*Stated task*.
Copy out every line of the data below with no changes at all.

*Stored rows*.

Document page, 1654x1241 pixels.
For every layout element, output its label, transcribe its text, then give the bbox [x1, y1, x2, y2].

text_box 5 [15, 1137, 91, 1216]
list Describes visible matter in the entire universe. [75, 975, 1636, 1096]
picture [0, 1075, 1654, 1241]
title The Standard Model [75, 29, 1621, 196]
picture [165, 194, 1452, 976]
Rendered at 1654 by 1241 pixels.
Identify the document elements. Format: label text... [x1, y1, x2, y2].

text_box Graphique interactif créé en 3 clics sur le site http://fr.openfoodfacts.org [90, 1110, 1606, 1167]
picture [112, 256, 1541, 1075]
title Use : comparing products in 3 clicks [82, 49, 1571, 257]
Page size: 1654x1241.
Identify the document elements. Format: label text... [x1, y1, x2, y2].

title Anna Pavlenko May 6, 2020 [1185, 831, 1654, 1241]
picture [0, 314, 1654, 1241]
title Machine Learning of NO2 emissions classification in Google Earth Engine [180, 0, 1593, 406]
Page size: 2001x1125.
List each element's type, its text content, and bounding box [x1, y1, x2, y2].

*Final result*.
Document page, 1654x1241 pixels.
For every layout element, output its label, transcribe its text, then give the bbox [x1, y1, x2, y2].

text_box 5 [15, 1137, 91, 1216]
list Describes visible matter in the entire universe. [75, 975, 1636, 1096]
picture [0, 1075, 1654, 1241]
title The Standard Model [75, 29, 1621, 196]
picture [165, 194, 1452, 976]
Rendered at 1654 by 1241 pixels.
Identify the document elements. Format: label text... [x1, y1, x2, y2].

text_box Graphique interactif créé en 3 clics sur le site http://fr.openfoodfacts.org [90, 1110, 1606, 1167]
picture [112, 256, 1541, 1075]
title Use : comparing products in 3 clicks [82, 49, 1571, 257]
Page size: 1654x1241.
Identify the document elements. Format: label text... [x1, y1, x2, y2].

title Anna Pavlenko May 6, 2020 [1185, 831, 1654, 1241]
picture [0, 314, 1654, 1241]
title Machine Learning of NO2 emissions classification in Google Earth Engine [180, 0, 1593, 406]
Page size: 2001x1125.
List each element's type, its text content, and bounding box [x1, y1, x2, y2].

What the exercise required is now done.